Re: "Transactions are bad, real bad" - discuss

From: Costin Cozianu <c_cozianu_at_hotmail.com>
Date: Tue, 29 Apr 2003 14:31:36 -0700
Message-ID: <b8mqpa$bf0u1$1_at_ID-152540.news.dfncis.de>

Paul Vernon wrote:
> "Costin Cozianu" <c_cozianu_at_hotmail.com> wrote in message
> news:b8mecc$bnbun$1_at_ID-152540.news.dfncis.de...
>

>>Ok, let's say you want only single statement updates,

>
>
> Agreed.
>
>

>>with single
>>statement supporting multiple database operations.

>
>
> No. A single statement performs a single 'update' - a 'update' to the database
> value. Strictly speaking we are replacing the current value of the database
> variable (dbvar) with a new value. If you wish to take the current dbvar
> value, delete a few tuples, insert a few tuples and update a few tuples all in
> many relations, then assign the result to the dbvar to be the new dabase
> value, you have still only performed one database operation.
>

That's a useful abstraction for you to claim that your model can be sustained, it's not a useful abstraction for me at all as the user of the database.

How you're going to transport or refer to the new database value in a client server protocol ? It's not making sense at all.

What I do with INSERT , UPDATE, DELETE SELECT is that I apply a transformation to the old database value. I couldn't care less most of the times what was the old value and what is the new value, only some properties thereof.

As a consequence I'm not receiving database values nor am I sending database values, I am applying operations. Some operations are a composition of many simpler operations. This composition should obey the properties of transactions, and should support some concurrency control features.

Otherwise, I won't be using your model at all, no thank you very much.

> Remember INSET, DELETE and UPDATE are not primitives, only assignment is.
>

Quite. +,-,*,/ are not primitive only *succ* is succ(0)=1, succ(1)=2 ... , + n 0 = n, + n succ(k) = succ( + n k), ....

Let's set aside programming languages for a while and let's joyfully program in Peanno's arithmetic, with a little ambition we can do it :)

>
>

>>Now, how do you design a client server protocol, in which the client
>>programmer wants to decide later in the host language some based on the
>>results from database and other possibly external conditions, what is
>>the next database update to be executed (of course in a transaction-like
>>mode if you claim you don't support tansaction).

>
>
> I think it would be most productive if you could give an example of such a
> scenario.
>

I'm sorry it is you who make claims here. If you don't have a systematic approach to address my needs, and claim you have a model that covers everything you're on the loosing side.

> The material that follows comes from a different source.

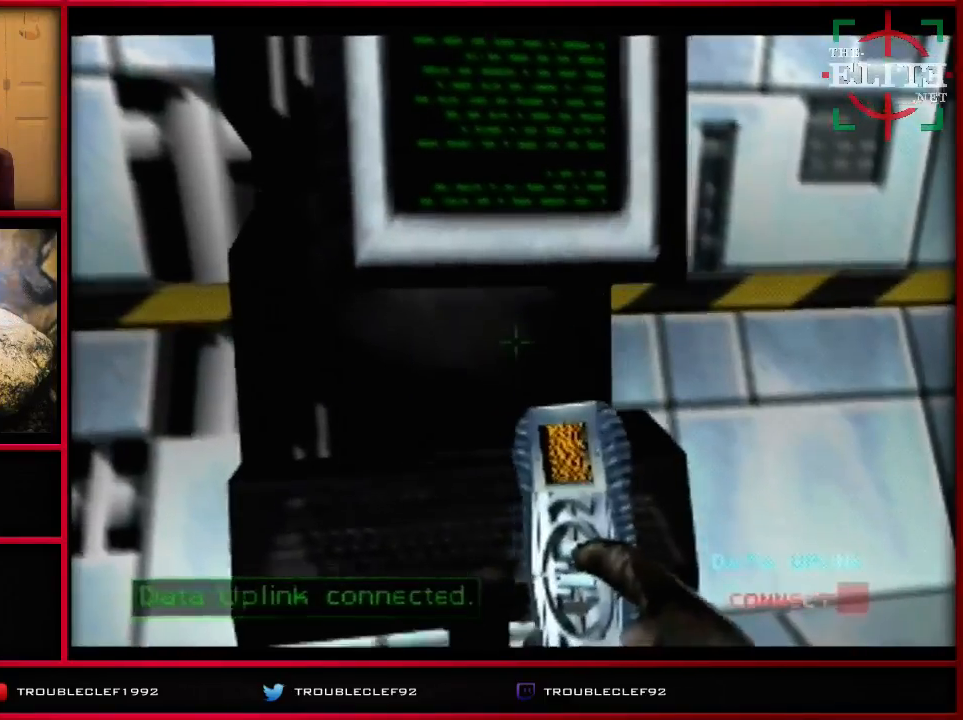
{"buttons": [], "left_stick": "center", "events": [[67, "C_RIGHT", "up"], [67, "left_stick", "left"], [300, "left_stick", "center"]]}
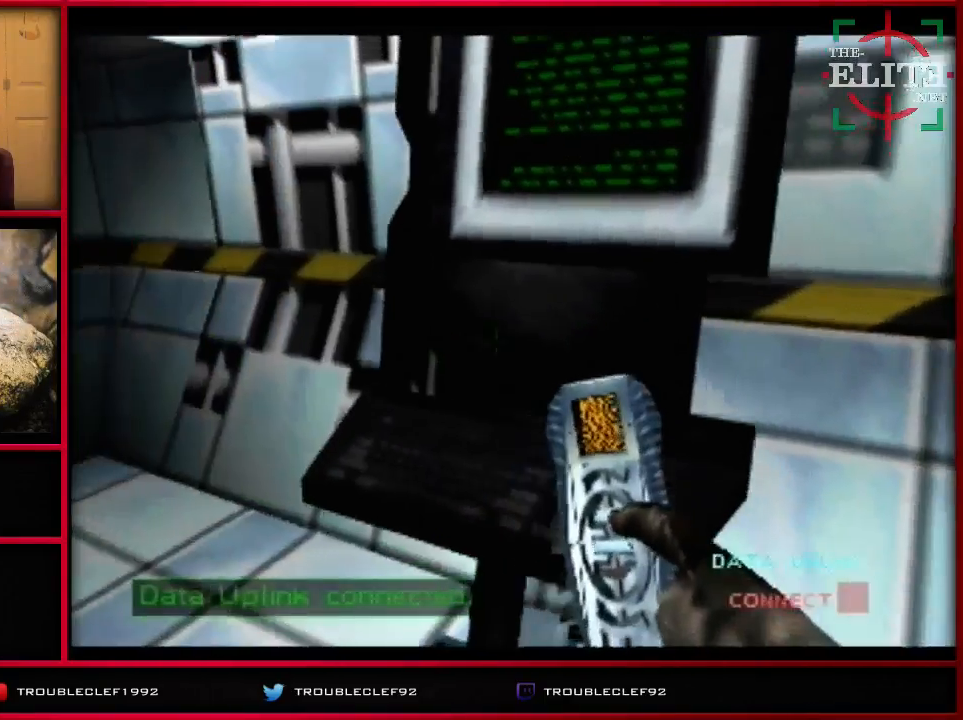
{"buttons": [], "left_stick": "center", "events": [[367, "left_stick", "left"], [500, "left_stick", "center"]]}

Here's a deal: I reserve a sum to be debited against a client account (the sum is not debited yet, just the available balance reflects the reservation - i.e. the client has committed to pay). Based on some other happenings in the client software (let's say I cannot performa the service, or I can, etc), I want either to go ahead with the debit, or cancel the transaction (ROLLBACK). Compose several of these happening

BEGIN
db->DB_STATEMENT1
client->ACTION1
db->DB_STATEMENT2
client->ACTION2
db->STATEMENT3
END Where each consecutive action depends on some results of the previous action, and at each point in time client should be able to decide a rollback.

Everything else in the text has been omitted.